Two miles east where the lake ended and the File River swung back north we spied another beach in the distance alongside a narrow peninsula. Having been fooled a dozen times since Dow Lake, this time we played it cool figuring it was like driving on the highway and constantly seeing pools of water on the pavement ahead. Once you know it's a mirage, a fake, you stop paying attention. But this time it truly was a beach, a real one with sand, the first we'd seen in twelve years of paddling the north land. Up an eight foot, root-grabbing sand and dirt cliff that called for me hoisting and passing the packs from below to Al above, at the far end of the point, we set up our site. It was barely big enough for our stove, tent, and chairs but was open to the breezes and had a view. Not bad at all.
Though I'd yet to wet a line, dinner was first priority. It sure is tough keeping to a schedule on a canoe trip, particularly a trip like this one where all possibilities are open ended and our ignorance of the area is immense. We had maps so at least we knew where we were and where we were going but that's about it. Even the maps had been a challenge. By the time I'd talked with Larry Gogal there wasn't enough time to order the ones we need from Winnipeg. I had a single map showing most of our planned trip but its scale was 1/250,000, about one step up from a road map and definitely not what a sane person would use to head off into unknown territory. When we left on Friday morning our immediate goal was to walk in the door of the map store in Winnipeg before they closed at 4:30 (might have been 5:00). I knew we could make it but it'd be close.

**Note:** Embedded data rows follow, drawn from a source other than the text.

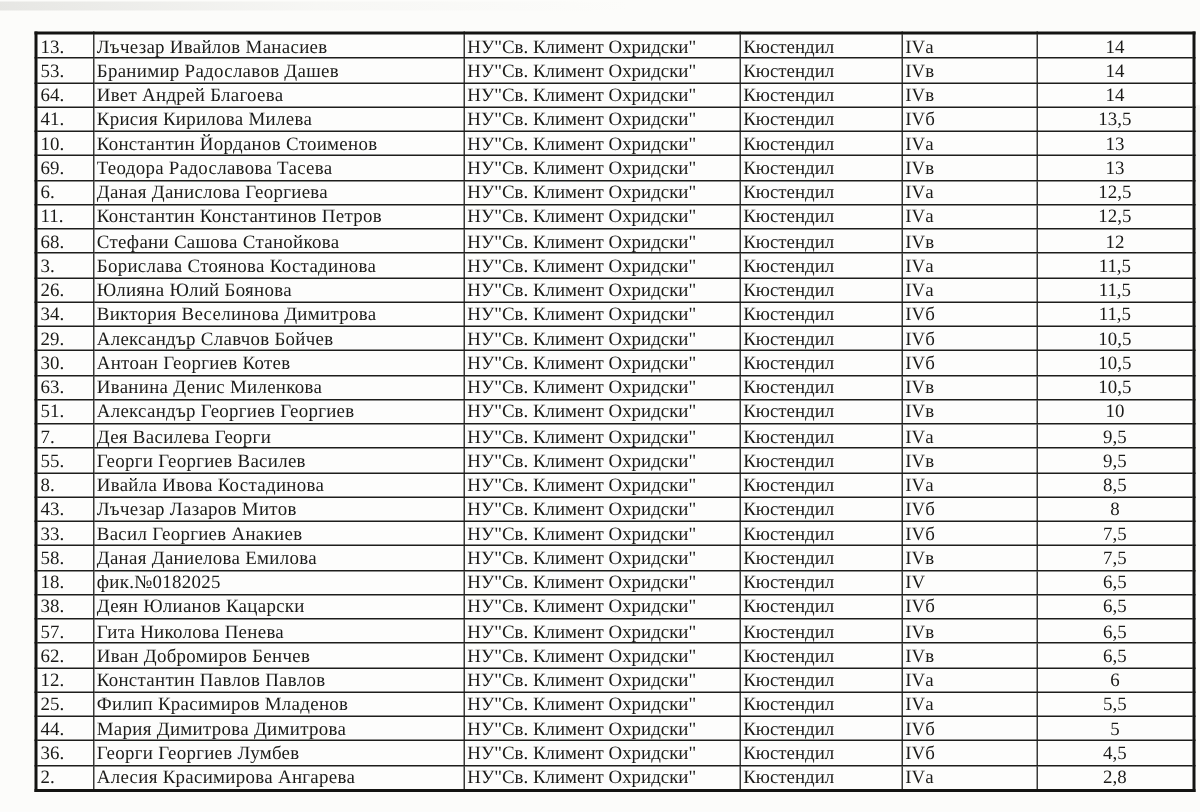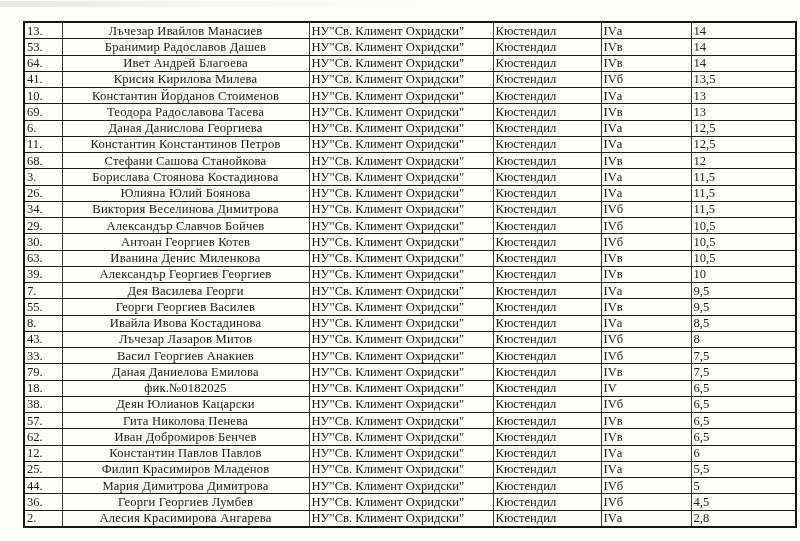--- a/index.html
+++ b/index.html
@@ -54,25 +54,25 @@
     padding: 0 2px;
     white-space: nowrap;
     overflow: hidden;
     vertical-align: middle;
     color: #1b1b19;
   }
   table.results {
     border: 2.2px solid #141412;
   }
   td.col-number { padding-left: 4px; text-align: left; }
-  td.col-name   { padding-left: 7px; text-align: center; letter-spacing: 0.2px; }
+  td.col-name   { padding-left: 7px; text-align: left; letter-spacing: 0.2px; }
   td.col-school { padding-left: 4px; text-align: left; }
   td.col-city   { padding-left: 8px; text-align: left; }
   td.col-class  { text-align: left; font-size: 12.2px; }
-  td.col-score  { text-align: left; }
+  td.col-score  { text-align: center; }
 </style>
 </head>
 <body>
 
 <div class="scan-smudge"></div>
 <div class="scan-smudge2"></div>
 
 <table class="results">
   <colgroup>
     <col style="width:38px">
@@ -197,21 +197,21 @@
       </tr>
       <tr>
         <td class="col-number">63.</td>
         <td class="col-name">Иванина Денис Миленкова</td>
         <td class="col-school">НУ"Св. Климент Охридски"</td>
         <td class="col-city">Кюстендил</td>
         <td class="col-class">IVв</td>
         <td class="col-score">10,5</td>
       </tr>
       <tr>
-        <td class="col-number">39.</td>
+        <td class="col-number">51.</td>
         <td class="col-name">Александър Георгиев Георгиев</td>
         <td class="col-school">НУ"Св. Климент Охридски"</td>
         <td class="col-city">Кюстендил</td>
         <td class="col-class">IVв</td>
         <td class="col-score">10</td>
       </tr>
       <tr>
         <td class="col-number">7.</td>
         <td class="col-name">Дея Василева Георги</td>
         <td class="col-school">НУ"Св. Климент Охридски"</td>
@@ -245,21 +245,21 @@
       </tr>
       <tr>
         <td class="col-number">33.</td>
         <td class="col-name">Васил Георгиев Анакиев</td>
         <td class="col-school">НУ"Св. Климент Охридски"</td>
         <td class="col-city">Кюстендил</td>
         <td class="col-class">IVб</td>
         <td class="col-score">7,5</td>
       </tr>
       <tr>
-        <td class="col-number">79.</td>
+        <td class="col-number">58.</td>
         <td class="col-name">Даная Даниелова Емилова</td>
         <td class="col-school">НУ"Св. Климент Охридски"</td>
         <td class="col-city">Кюстендил</td>
         <td class="col-class">IVв</td>
         <td class="col-score">7,5</td>
       </tr>
       <tr>
         <td class="col-number">18.</td>
         <td class="col-name">фик.№0182025</td>
         <td class="col-school">НУ"Св. Климент Охридски"</td>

All went well till we hit the south end of town a couple of minutes after four with the address in hand and rush hour traffic on the city streets. Like our small scale navigation maps we were forced to use a sketchy Manitoba road map inset of Winnipeg to guide us. You know the kind, ten streets and four historic sights for a city of a half million. I was riding shotgun with the map in hand, yelling instructions as Allan weaved his way through traffic. I recall it being 4:29 when we miraculously screeched to a stop in front of the office only to find the door locked. What the hell? Being a FedEx courier I knew how to knock to catch someone's attention and hammered away till the building shook on its foundation. Thought for a moment I heard someone inside yell, "Earthquake!" Just then a gentle voice from behind asked, "S'pose you're in need of a map, eh?" Seemed the man had been sitting in the pickup truck next to our jeep, waiting on his wife who worked inside. It wasn't but ten minutes later we had what we wanted, even a new prototype made of the Burntwood Lake area the clerk had been nice enough to print in black and white. Now all we needed was fast food, gas, and to put another four hundred, thirty miles behind us.
That evening we began a fishing pattern that lasted the entire trip. We searched bays and points, islands and trickling stream mouths for hours on end with little on the line. However, when we did find the fish, mostly walleyes, it was Katy bar the door. In the narrows where the File River entered the next lake, in no more than eight feet of water, we hit a school of pickerel. None were large but we boated them like a blue whale sucking down plankton. Al was throwing a jig and twister tail; me, a plain old in-line spinner. Didn't matter at all to the fish what was on the end of the line though working the spinner like a jig seemed to excite them. Of course this was right as the sun dropped below the tree line. After boating a couple of dozen we chickened out and paddled the two miles in deepening twilight.